Content warning: Please read with care.
It was windy as I exited my relative’s flat. In that valley, Oahu’s mountain greeted me as I walked on the graveled walk path. I was fighting back tears, containing the sobs as I sat down and watched my niece hang the laundry.
She asked me if I was ok? No, I am not wanted to come out but after years of suppressing, what came out was, “Yeah, just thinking.” And I looked into the mountains.
Once again images of me walking into them and getting lost, potentially starve to death or attacked by a dangerous animal. At least people, my family won’t think I committed suicide. They would not fault themselves that they drove me to it. That it was something beyond their control, for Selina got lost with no means. She could not intentionally do it.
In my hand, my phone face down. On mute. From messages of my mother and siblings.

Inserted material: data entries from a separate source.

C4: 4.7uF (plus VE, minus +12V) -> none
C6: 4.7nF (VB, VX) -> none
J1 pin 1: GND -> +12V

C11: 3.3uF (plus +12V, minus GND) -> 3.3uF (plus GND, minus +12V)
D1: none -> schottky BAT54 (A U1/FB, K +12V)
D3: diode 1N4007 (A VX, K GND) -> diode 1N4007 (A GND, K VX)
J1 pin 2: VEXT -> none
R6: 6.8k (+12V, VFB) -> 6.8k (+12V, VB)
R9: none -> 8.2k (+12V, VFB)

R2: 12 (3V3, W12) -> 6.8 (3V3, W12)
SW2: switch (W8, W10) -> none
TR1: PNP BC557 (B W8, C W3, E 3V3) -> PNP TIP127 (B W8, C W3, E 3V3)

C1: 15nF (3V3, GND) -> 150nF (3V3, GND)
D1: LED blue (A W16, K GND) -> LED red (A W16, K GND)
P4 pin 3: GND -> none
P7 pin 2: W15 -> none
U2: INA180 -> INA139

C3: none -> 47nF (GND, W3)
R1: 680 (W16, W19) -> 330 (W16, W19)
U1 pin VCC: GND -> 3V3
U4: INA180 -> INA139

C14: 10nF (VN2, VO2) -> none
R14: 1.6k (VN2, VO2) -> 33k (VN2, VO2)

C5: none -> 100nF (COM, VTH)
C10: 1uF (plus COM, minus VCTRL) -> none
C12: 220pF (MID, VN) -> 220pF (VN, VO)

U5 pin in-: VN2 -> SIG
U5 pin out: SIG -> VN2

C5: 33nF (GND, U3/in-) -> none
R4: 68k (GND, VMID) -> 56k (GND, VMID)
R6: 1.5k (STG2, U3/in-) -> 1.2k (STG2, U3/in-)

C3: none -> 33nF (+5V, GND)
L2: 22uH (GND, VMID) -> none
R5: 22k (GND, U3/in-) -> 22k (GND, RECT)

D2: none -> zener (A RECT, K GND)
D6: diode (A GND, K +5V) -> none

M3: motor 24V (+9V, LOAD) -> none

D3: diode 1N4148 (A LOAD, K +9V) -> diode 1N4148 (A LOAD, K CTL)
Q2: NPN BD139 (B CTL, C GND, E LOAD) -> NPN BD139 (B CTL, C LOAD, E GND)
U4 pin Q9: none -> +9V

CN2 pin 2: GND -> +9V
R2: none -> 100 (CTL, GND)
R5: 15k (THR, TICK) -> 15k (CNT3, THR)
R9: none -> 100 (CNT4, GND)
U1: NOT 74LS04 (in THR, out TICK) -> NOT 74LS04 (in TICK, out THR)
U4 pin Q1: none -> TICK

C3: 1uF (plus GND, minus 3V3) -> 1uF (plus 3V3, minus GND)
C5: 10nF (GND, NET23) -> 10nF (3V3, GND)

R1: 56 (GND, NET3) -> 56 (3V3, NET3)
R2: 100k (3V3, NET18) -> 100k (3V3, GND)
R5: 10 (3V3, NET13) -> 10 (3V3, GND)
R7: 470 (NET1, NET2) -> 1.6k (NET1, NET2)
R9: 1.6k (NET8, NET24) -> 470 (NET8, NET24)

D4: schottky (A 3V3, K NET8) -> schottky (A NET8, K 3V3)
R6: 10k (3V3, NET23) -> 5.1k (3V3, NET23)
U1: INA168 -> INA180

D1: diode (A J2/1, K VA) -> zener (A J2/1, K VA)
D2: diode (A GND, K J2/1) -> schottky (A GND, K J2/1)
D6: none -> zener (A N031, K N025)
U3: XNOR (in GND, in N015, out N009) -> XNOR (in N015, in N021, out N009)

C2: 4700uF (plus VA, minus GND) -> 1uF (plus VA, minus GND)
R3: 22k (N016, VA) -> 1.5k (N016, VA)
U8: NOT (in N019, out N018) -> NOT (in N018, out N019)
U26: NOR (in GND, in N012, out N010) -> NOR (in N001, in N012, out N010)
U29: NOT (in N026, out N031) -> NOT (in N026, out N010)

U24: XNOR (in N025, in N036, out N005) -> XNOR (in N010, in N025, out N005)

I had started a series on Facebook reciting abuse I had faced growing up as a child. I wrote to one of my sibling that some posts will be about their father. I understood their response, I overestimated my ability to brace for the onslaught. An onslaught to also protect one’s father, they love them after all.
A friend of my sibling had asked them if they saw my post. That friend had went on to curse my assaulter. That post happened to be about my sibling’s father. It made my sibling ashamed, angry and embarrassed. It was their father after all.
In Marshallese culture, the girls favor the father, the boys favor the mother. You curse or talk bad about a girl’s father, that’s an invite to war. Likewise for the boys and their mother’s. I have witnessed bloody scarred faces because of this.
“Why does everybody need to know about it?”
“Isn’t it enough that you’re already famous, why do you need more attention?”
“Do not compare yourself to girls who were raped. Unlike them, you were only kissed on the fucking cheeks.”
I wrote to them that I pray they never says any of these things to any friends or family members of theirs. For their loved ones will never feel safe around them no longer.
I wanted to tell my dear, hurting sibling. I do not want you all to face what I did and remain silent. By breaking that harmful pattern on top of victim blaming, God forbid if you ever experience it, you will remember what I did and come forth for help. To seek justice. Not carry the nightmares on your shoulders for years to come.
I was 12 then when your father came onto me. I am in my early twenties now but I am always on high alert, sometimes the feeling and memories come uninvited in my days and nights. I spent many years brushing and soaping my lips, bruising it in hopes to wash away the phantom pressure. Crying and punching the cement walls in frustration when the feelings would not go away.
But I did not. They were upset and hurting. Their ability to listen had completely deserted them.
Do you feel better now saying all of that? I ask them instead.